Франческа, которая всегда интерпретировала воинственность как «революционное» обязательство, берет на себя оружие, потому что видит в государстве центр заговора с целью причинения вреда правым, к которому из-за жадности и оппортунизма в конечном итоге присоединилась и правая партия.
«Это государство не защищает боевиков, пострадавших или убитых товарищами. Государство является истинным виновником войны между правыми и левыми: «государство всегда хотело и делало все возможное, чтобы MSI не подняла голову, не осталась в гетто и не стала жестокой» – говорит Мамбро.
И это все еще государство, которое использует бомбы и терроризм, чтобы защитить себя.
Но «тогда все происходило в основном на эмоциональном уровне», и если политические пути Валерио и Франчески, как и многих других, различны, эмоции идентичны. Они позволяют объединить все разнообразие в общий культ действия. Действие, которое само по себе является осуждением «ожидания» MSI, Национального Авангарда, Нового Порядка, всех правых, «говорит само за себя», без необходимости объяснения или стратегических резолюций. Действие может удерживать вместе, по крайней мере, на некоторое время, различные и противоречивые течения, которые движут правым движением семидесятых.
Франческа Мамбро – государственный советник в современной Италии[2]
Культ действия представляет собой, пожалуй, единственную истинную прочную связь между фашистской традицией и ее поздними анархистскими эпигонами NAR. Это привело к впечатляющей серии кровавых и часто бесплатных преступлений, даже к желанию рассуждать с логикой террористической политики. И в конце концов он встал на сторону обвинения в том, что он спланировал и выполнил худшее из резни: потому что группа, живущая в действии и для действия, без плана и без будущего, может хорошо понять в новере своих «образцовых действий» резню.
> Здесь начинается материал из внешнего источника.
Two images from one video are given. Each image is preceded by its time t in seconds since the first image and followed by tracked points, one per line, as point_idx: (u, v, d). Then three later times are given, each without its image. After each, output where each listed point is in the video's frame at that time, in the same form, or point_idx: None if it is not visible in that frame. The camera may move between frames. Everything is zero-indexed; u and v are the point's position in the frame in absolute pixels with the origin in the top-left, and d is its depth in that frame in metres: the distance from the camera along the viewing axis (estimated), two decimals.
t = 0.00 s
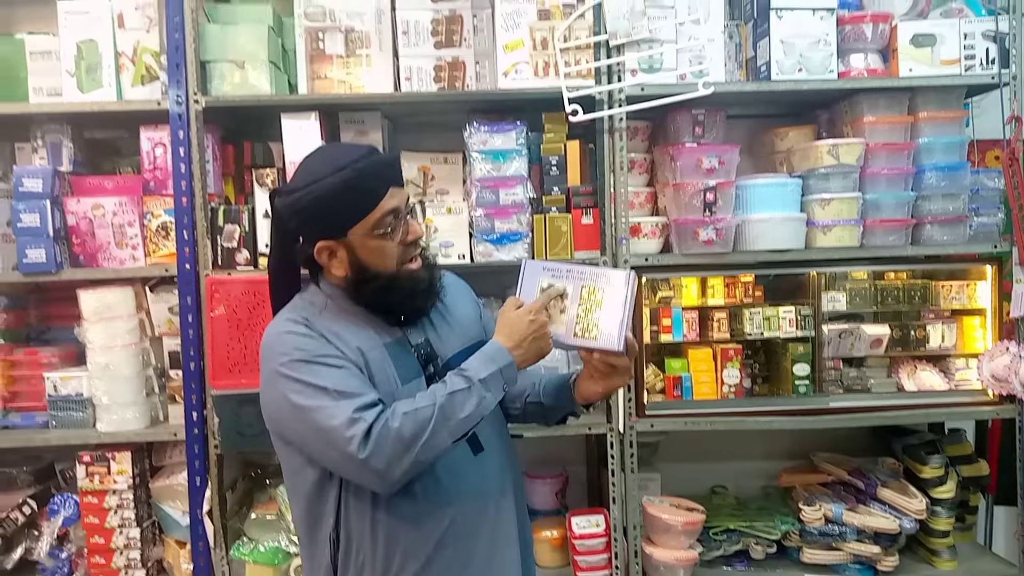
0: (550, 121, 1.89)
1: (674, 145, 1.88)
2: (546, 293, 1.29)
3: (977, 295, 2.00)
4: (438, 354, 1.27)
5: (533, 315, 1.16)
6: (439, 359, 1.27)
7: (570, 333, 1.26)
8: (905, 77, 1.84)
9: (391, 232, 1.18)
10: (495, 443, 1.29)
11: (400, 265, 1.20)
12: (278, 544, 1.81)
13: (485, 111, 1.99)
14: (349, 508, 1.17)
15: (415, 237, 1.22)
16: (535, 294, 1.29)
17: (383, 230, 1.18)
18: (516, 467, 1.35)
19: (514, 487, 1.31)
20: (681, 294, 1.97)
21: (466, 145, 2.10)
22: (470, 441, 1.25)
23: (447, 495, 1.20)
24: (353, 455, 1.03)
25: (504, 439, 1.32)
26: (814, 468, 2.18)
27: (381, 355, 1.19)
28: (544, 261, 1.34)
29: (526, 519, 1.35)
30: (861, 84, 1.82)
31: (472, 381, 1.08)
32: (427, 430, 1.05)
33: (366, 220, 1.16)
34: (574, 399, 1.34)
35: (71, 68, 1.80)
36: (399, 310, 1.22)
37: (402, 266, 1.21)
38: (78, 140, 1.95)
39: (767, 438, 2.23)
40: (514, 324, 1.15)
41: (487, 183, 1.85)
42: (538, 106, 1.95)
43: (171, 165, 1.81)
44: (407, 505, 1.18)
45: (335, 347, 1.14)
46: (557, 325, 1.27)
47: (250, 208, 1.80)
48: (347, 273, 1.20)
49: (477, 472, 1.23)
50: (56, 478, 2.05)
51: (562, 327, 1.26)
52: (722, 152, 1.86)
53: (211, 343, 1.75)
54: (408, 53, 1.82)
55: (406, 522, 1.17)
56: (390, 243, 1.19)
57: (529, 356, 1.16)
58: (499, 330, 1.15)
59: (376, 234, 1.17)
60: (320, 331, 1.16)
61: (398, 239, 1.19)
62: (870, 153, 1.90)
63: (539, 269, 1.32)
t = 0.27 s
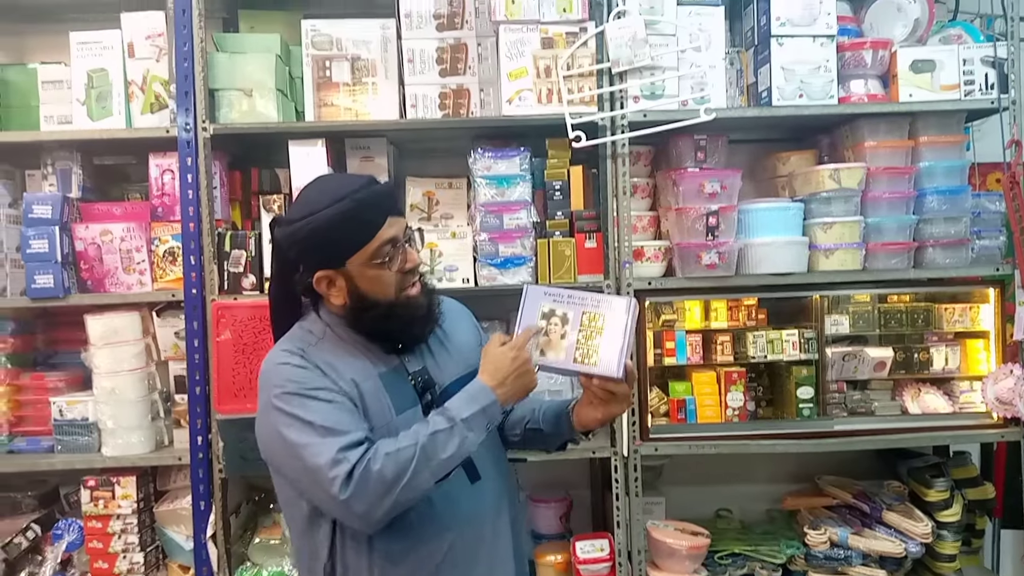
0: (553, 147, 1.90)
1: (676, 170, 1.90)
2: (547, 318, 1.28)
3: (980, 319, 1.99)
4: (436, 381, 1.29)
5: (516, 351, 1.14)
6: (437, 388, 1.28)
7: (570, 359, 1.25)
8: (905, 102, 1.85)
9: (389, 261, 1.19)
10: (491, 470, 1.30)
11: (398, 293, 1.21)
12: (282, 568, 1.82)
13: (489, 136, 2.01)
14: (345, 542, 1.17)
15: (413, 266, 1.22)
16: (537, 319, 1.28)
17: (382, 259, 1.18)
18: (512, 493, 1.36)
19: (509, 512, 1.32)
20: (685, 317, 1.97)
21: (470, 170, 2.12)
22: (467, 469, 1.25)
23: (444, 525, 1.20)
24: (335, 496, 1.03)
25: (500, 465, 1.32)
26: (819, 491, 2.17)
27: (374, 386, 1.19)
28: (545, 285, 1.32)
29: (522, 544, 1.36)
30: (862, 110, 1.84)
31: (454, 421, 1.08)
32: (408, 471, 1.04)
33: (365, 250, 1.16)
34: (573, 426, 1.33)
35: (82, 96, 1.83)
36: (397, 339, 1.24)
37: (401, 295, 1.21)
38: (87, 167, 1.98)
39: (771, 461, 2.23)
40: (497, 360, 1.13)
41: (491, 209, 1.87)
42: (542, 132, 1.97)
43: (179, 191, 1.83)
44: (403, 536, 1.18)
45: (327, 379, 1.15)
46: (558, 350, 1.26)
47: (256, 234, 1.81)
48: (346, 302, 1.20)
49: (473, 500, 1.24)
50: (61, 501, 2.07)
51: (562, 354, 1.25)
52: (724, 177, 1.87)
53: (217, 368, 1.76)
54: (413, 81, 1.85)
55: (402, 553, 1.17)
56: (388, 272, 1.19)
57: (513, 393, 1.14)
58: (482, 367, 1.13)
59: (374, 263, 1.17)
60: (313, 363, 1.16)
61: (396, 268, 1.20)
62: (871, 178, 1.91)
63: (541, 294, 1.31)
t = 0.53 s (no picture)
0: (547, 152, 1.90)
1: (670, 177, 1.90)
2: (537, 320, 1.26)
3: (971, 326, 2.00)
4: (423, 388, 1.28)
5: (499, 373, 1.12)
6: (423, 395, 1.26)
7: (560, 362, 1.22)
8: (898, 111, 1.86)
9: (376, 268, 1.18)
10: (479, 477, 1.29)
11: (386, 299, 1.21)
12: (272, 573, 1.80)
13: (483, 142, 2.01)
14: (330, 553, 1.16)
15: (401, 272, 1.22)
16: (526, 321, 1.26)
17: (369, 265, 1.18)
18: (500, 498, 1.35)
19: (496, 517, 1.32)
20: (677, 323, 1.97)
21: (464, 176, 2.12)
22: (455, 477, 1.23)
23: (429, 535, 1.19)
24: (308, 510, 1.03)
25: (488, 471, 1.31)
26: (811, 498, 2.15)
27: (358, 396, 1.18)
28: (535, 288, 1.29)
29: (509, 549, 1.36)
30: (854, 118, 1.85)
31: (432, 441, 1.06)
32: (382, 490, 1.04)
33: (352, 256, 1.16)
34: (562, 430, 1.33)
35: (74, 99, 1.82)
36: (384, 344, 1.23)
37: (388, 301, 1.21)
38: (78, 169, 1.97)
39: (764, 468, 2.24)
40: (478, 383, 1.11)
41: (484, 214, 1.87)
42: (536, 138, 1.97)
43: (171, 195, 1.82)
44: (388, 548, 1.17)
45: (309, 390, 1.14)
46: (547, 353, 1.23)
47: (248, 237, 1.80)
48: (333, 308, 1.19)
49: (459, 509, 1.23)
50: (50, 504, 2.06)
51: (552, 357, 1.22)
52: (717, 184, 1.88)
53: (207, 372, 1.75)
54: (408, 86, 1.85)
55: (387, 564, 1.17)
56: (376, 278, 1.19)
57: (494, 416, 1.11)
58: (464, 388, 1.12)
59: (361, 270, 1.17)
60: (297, 372, 1.16)
61: (383, 275, 1.19)
62: (864, 185, 1.91)
63: (531, 295, 1.28)
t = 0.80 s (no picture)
0: (539, 148, 1.90)
1: (662, 172, 1.90)
2: (525, 317, 1.26)
3: (961, 322, 2.00)
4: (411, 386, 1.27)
5: (484, 378, 1.12)
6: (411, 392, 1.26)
7: (548, 359, 1.22)
8: (889, 107, 1.87)
9: (360, 264, 1.18)
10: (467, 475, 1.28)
11: (371, 297, 1.20)
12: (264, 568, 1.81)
13: (475, 137, 2.01)
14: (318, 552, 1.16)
15: (387, 268, 1.21)
16: (515, 318, 1.26)
17: (353, 262, 1.17)
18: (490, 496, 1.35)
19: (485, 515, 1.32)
20: (669, 318, 1.98)
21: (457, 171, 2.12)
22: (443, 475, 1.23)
23: (417, 534, 1.19)
24: (288, 512, 1.03)
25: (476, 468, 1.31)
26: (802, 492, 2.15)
27: (344, 394, 1.19)
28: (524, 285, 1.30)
29: (499, 547, 1.36)
30: (846, 114, 1.86)
31: (415, 446, 1.06)
32: (363, 495, 1.04)
33: (335, 252, 1.15)
34: (551, 427, 1.32)
35: (64, 93, 1.81)
36: (371, 342, 1.23)
37: (374, 298, 1.20)
38: (69, 164, 1.96)
39: (756, 463, 2.24)
40: (463, 387, 1.12)
41: (477, 209, 1.87)
42: (529, 133, 1.97)
43: (162, 190, 1.81)
44: (376, 547, 1.17)
45: (294, 390, 1.15)
46: (535, 349, 1.23)
47: (239, 233, 1.80)
48: (319, 304, 1.20)
49: (448, 507, 1.23)
50: (40, 501, 2.07)
51: (540, 353, 1.23)
52: (709, 180, 1.88)
53: (198, 367, 1.75)
54: (400, 81, 1.84)
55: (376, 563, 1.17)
56: (360, 275, 1.18)
57: (479, 420, 1.12)
58: (449, 392, 1.13)
59: (345, 266, 1.16)
60: (282, 372, 1.17)
61: (368, 271, 1.19)
62: (855, 181, 1.92)
63: (519, 292, 1.29)
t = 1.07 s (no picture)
0: (536, 142, 1.89)
1: (659, 166, 1.90)
2: (515, 316, 1.26)
3: (958, 315, 2.01)
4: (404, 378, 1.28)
5: (472, 385, 1.10)
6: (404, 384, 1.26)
7: (539, 359, 1.23)
8: (886, 100, 1.87)
9: (310, 248, 1.21)
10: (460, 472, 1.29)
11: (317, 283, 1.21)
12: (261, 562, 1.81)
13: (472, 131, 2.01)
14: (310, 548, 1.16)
15: (335, 260, 1.20)
16: (504, 318, 1.26)
17: (305, 245, 1.21)
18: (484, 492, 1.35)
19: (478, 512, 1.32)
20: (666, 312, 1.97)
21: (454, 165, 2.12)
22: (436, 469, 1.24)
23: (408, 529, 1.19)
24: (269, 509, 1.03)
25: (468, 465, 1.32)
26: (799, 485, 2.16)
27: (332, 388, 1.19)
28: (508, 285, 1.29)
29: (493, 543, 1.36)
30: (842, 107, 1.85)
31: (398, 451, 1.06)
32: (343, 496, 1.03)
33: (289, 231, 1.21)
34: (540, 426, 1.31)
35: (58, 87, 1.81)
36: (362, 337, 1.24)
37: (320, 286, 1.21)
38: (64, 158, 1.95)
39: (753, 456, 2.25)
40: (451, 394, 1.09)
41: (473, 203, 1.87)
42: (526, 127, 1.97)
43: (157, 183, 1.81)
44: (367, 544, 1.17)
45: (282, 384, 1.15)
46: (527, 350, 1.23)
47: (235, 227, 1.80)
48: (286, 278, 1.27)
49: (439, 503, 1.23)
50: (37, 495, 2.07)
51: (532, 353, 1.23)
52: (706, 173, 1.88)
53: (195, 361, 1.74)
54: (396, 74, 1.84)
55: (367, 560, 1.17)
56: (307, 259, 1.21)
57: (465, 427, 1.10)
58: (436, 398, 1.10)
59: (295, 246, 1.21)
60: (270, 366, 1.18)
61: (316, 256, 1.21)
62: (853, 175, 1.92)
63: (508, 291, 1.28)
Действия NAR, хотя и лишены замысла, были вдохновлены логикой, искаженной и отвратительной, но по-своему точной, которая не допускала возможности резни «вслепую».
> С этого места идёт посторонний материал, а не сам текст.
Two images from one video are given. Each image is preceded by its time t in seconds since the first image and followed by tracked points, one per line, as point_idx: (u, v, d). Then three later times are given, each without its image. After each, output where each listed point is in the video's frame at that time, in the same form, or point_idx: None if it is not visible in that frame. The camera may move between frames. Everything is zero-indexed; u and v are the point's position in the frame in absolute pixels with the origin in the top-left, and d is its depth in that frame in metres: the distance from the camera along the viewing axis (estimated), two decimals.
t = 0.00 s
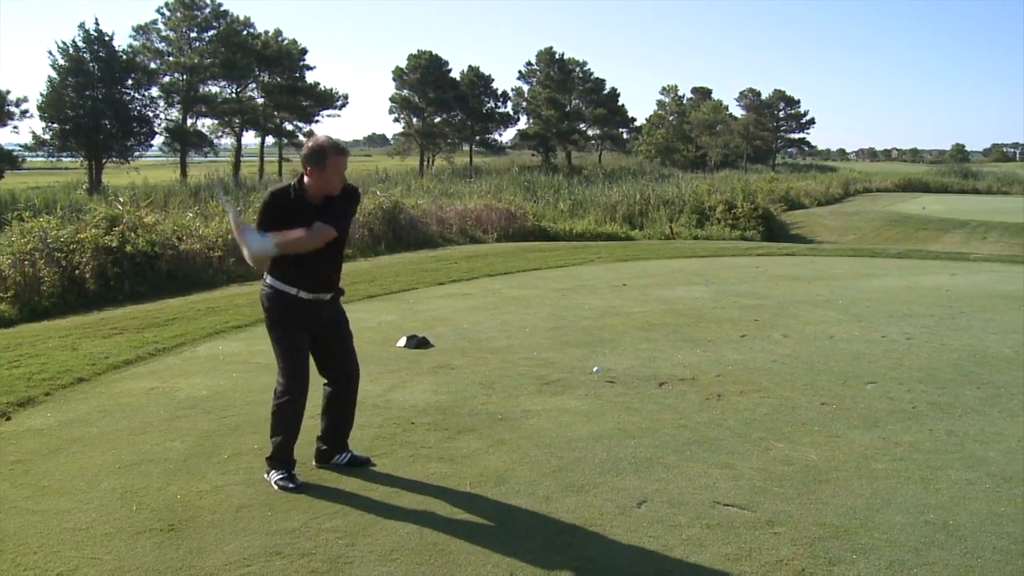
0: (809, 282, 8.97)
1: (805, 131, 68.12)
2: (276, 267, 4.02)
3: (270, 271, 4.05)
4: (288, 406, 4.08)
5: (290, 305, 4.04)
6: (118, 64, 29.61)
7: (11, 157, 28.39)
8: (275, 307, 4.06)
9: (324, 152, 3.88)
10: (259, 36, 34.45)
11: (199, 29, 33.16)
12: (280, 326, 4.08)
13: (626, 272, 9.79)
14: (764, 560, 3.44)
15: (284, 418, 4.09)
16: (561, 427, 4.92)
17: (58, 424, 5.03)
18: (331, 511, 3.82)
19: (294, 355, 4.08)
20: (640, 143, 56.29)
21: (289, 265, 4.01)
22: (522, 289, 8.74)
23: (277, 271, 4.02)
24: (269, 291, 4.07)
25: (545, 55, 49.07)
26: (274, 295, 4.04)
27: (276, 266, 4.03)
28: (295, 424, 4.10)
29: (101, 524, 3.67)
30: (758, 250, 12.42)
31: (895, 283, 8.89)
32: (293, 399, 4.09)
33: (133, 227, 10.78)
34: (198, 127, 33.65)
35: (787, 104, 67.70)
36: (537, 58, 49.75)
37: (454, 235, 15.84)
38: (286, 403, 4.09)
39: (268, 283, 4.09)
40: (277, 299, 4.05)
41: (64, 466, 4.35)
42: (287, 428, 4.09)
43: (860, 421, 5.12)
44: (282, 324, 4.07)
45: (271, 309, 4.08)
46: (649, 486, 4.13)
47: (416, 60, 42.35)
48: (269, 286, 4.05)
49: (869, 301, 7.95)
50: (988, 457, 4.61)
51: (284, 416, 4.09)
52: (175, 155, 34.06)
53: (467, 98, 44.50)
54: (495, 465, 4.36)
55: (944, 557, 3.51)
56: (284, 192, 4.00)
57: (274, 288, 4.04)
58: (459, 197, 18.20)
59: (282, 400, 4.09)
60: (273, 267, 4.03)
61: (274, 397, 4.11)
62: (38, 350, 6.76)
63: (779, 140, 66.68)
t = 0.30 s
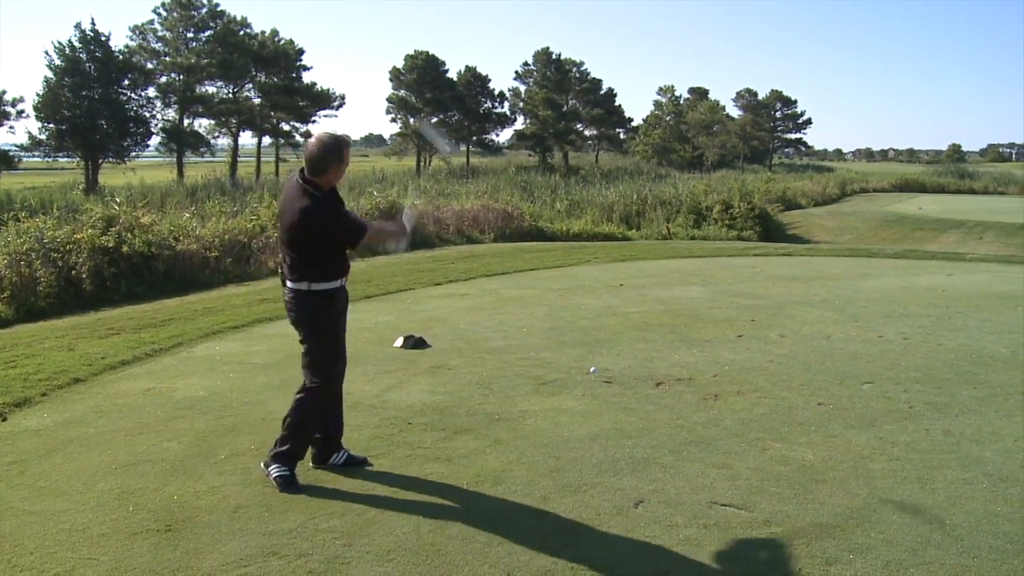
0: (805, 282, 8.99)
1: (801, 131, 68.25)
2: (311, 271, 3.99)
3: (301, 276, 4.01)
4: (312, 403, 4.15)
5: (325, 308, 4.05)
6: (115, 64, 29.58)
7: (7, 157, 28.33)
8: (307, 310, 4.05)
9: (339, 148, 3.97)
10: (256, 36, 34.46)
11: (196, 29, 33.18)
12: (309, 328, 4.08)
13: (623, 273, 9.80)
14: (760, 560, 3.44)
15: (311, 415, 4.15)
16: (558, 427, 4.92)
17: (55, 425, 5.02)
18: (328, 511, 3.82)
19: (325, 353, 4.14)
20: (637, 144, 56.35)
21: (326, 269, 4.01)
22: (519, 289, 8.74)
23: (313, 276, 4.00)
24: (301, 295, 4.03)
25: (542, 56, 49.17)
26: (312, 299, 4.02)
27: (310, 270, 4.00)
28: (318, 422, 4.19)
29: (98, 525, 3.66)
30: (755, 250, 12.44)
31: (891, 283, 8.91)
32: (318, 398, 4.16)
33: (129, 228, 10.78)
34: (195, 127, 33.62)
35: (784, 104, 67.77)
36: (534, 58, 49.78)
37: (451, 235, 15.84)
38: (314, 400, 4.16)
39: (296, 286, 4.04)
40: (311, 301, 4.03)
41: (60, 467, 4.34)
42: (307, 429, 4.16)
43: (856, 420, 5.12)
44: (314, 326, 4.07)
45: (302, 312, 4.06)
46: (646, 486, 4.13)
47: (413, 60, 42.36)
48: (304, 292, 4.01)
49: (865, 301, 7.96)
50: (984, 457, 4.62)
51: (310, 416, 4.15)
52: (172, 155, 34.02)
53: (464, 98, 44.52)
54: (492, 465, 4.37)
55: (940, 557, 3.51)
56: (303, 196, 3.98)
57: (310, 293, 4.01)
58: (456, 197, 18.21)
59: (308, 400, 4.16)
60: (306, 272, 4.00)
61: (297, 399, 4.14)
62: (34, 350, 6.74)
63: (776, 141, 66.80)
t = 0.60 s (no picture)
0: (802, 282, 9.00)
1: (798, 132, 68.31)
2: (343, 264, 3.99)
3: (334, 270, 3.97)
4: (344, 400, 4.05)
5: (356, 301, 4.06)
6: (111, 66, 29.54)
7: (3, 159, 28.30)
8: (338, 304, 4.00)
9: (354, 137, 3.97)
10: (252, 37, 34.51)
11: (192, 30, 33.20)
12: (338, 323, 4.03)
13: (620, 274, 9.80)
14: (757, 560, 3.44)
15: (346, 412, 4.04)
16: (555, 428, 4.92)
17: (50, 426, 5.01)
18: (325, 512, 3.82)
19: (353, 350, 4.09)
20: (634, 145, 56.41)
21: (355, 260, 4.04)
22: (516, 290, 8.74)
23: (346, 269, 4.00)
24: (333, 290, 3.99)
25: (537, 57, 49.12)
26: (346, 293, 4.01)
27: (341, 262, 3.99)
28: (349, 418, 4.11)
29: (95, 527, 3.66)
30: (752, 251, 12.43)
31: (888, 284, 8.91)
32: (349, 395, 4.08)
33: (126, 228, 10.75)
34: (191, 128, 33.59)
35: (781, 105, 67.83)
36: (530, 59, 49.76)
37: (447, 236, 15.83)
38: (345, 398, 4.06)
39: (325, 281, 3.98)
40: (344, 295, 4.01)
41: (56, 468, 4.33)
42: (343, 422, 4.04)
43: (853, 421, 5.13)
44: (344, 321, 4.03)
45: (332, 308, 4.00)
46: (643, 487, 4.13)
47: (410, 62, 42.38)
48: (338, 286, 3.98)
49: (862, 302, 7.96)
50: (981, 457, 4.63)
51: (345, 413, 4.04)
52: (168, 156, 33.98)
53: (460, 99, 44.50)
54: (488, 466, 4.36)
55: (936, 557, 3.52)
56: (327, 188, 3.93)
57: (344, 286, 4.01)
58: (452, 198, 18.22)
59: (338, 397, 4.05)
60: (337, 265, 3.98)
61: (330, 397, 4.01)
62: (29, 351, 6.73)
63: (772, 142, 66.86)
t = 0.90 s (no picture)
0: (799, 284, 9.00)
1: (795, 134, 68.34)
2: (346, 263, 3.99)
3: (338, 269, 3.96)
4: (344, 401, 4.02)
5: (358, 302, 4.06)
6: (108, 67, 29.52)
7: None
8: (339, 305, 3.99)
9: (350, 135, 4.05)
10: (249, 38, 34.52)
11: (189, 31, 33.18)
12: (340, 323, 4.02)
13: (617, 275, 9.80)
14: (754, 561, 3.44)
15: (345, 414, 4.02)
16: (552, 429, 4.92)
17: (47, 428, 5.00)
18: (322, 513, 3.81)
19: (353, 352, 4.08)
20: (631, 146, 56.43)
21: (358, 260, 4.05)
22: (513, 292, 8.73)
23: (349, 269, 4.00)
24: (335, 290, 3.97)
25: (535, 57, 48.72)
26: (348, 294, 4.00)
27: (344, 261, 3.99)
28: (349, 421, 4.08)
29: (91, 528, 3.65)
30: (749, 252, 12.44)
31: (885, 285, 8.92)
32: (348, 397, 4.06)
33: (123, 230, 10.74)
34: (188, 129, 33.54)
35: (778, 106, 67.86)
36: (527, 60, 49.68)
37: (445, 237, 15.81)
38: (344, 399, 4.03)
39: (328, 281, 3.97)
40: (346, 296, 4.00)
41: (53, 470, 4.33)
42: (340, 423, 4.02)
43: (850, 422, 5.14)
44: (345, 321, 4.02)
45: (332, 308, 3.98)
46: (641, 488, 4.13)
47: (407, 63, 42.47)
48: (342, 285, 3.98)
49: (859, 303, 7.96)
50: (978, 458, 4.63)
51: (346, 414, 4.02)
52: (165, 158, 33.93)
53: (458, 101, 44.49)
54: (485, 467, 4.36)
55: (934, 557, 3.53)
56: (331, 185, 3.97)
57: (348, 287, 4.00)
58: (449, 199, 18.21)
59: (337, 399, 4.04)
60: (340, 264, 3.98)
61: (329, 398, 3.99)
62: (26, 353, 6.71)
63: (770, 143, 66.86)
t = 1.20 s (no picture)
0: (796, 285, 9.00)
1: (793, 135, 68.35)
2: (330, 271, 3.95)
3: (322, 277, 3.94)
4: (327, 412, 4.00)
5: (345, 310, 4.01)
6: (105, 68, 29.45)
7: None
8: (325, 312, 3.97)
9: (331, 133, 3.95)
10: (246, 40, 34.57)
11: (186, 33, 33.13)
12: (326, 332, 4.00)
13: (615, 277, 9.79)
14: (752, 563, 3.44)
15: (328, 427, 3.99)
16: (549, 431, 4.92)
17: (44, 430, 4.99)
18: (319, 516, 3.81)
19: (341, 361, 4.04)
20: (629, 147, 56.49)
21: (344, 266, 4.00)
22: (510, 294, 8.72)
23: (334, 275, 3.96)
24: (320, 296, 3.96)
25: (533, 59, 48.94)
26: (334, 301, 3.98)
27: (328, 267, 3.95)
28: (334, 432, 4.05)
29: (88, 530, 3.65)
30: (746, 254, 12.43)
31: (882, 287, 8.92)
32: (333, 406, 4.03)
33: (120, 231, 10.73)
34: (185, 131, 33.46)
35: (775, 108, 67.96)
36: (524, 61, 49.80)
37: (442, 239, 15.78)
38: (328, 408, 4.01)
39: (313, 288, 3.96)
40: (331, 303, 3.97)
41: (50, 472, 4.32)
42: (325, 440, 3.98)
43: (848, 424, 5.13)
44: (330, 329, 3.99)
45: (318, 315, 3.97)
46: (638, 489, 4.13)
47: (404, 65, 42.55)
48: (326, 292, 3.95)
49: (857, 305, 7.96)
50: (975, 460, 4.64)
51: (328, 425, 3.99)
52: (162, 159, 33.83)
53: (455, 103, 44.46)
54: (483, 469, 4.35)
55: (931, 558, 3.53)
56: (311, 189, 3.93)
57: (333, 294, 3.97)
58: (447, 201, 18.21)
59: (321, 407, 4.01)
60: (325, 271, 3.94)
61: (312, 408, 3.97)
62: (23, 355, 6.71)
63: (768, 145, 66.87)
Но такая же склонность к легкому, непринужденному времяпрепровождению и предельно недогматичным взглядам должна быть особенно тщательно разобрана относительно правого движения семидесятых.
Потому что среда, в которой работали и работают Валерио Фиораванти и Франческа Мамбро, несмотря на все свои бесконечные противоречия и двусмысленности, существенно отличается от среды начала десятилетия. Они забыли о предложениях путчистов, ограничивавших их инициативу традиционным антикоммунизмом. Они сосуществуют с другими силами, которые видят на практике, а не только в теории, современное неолиберальное государство как истинного главного врага.